_YOUR ASSIGNMENT_
Retype every line of the data, keeping each word exactly.

(Saved entries)
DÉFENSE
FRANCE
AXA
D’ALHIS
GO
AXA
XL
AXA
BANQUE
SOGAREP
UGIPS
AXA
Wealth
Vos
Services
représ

_RESULT OF THE EXERCISE_
DÉFENSE
FRANCE
AXA
D’ALHIS
GO
AXA
XL
AXA
BANQUE
SOGAREP
UGIPS
AXA
Wealth
Vos
Services
représ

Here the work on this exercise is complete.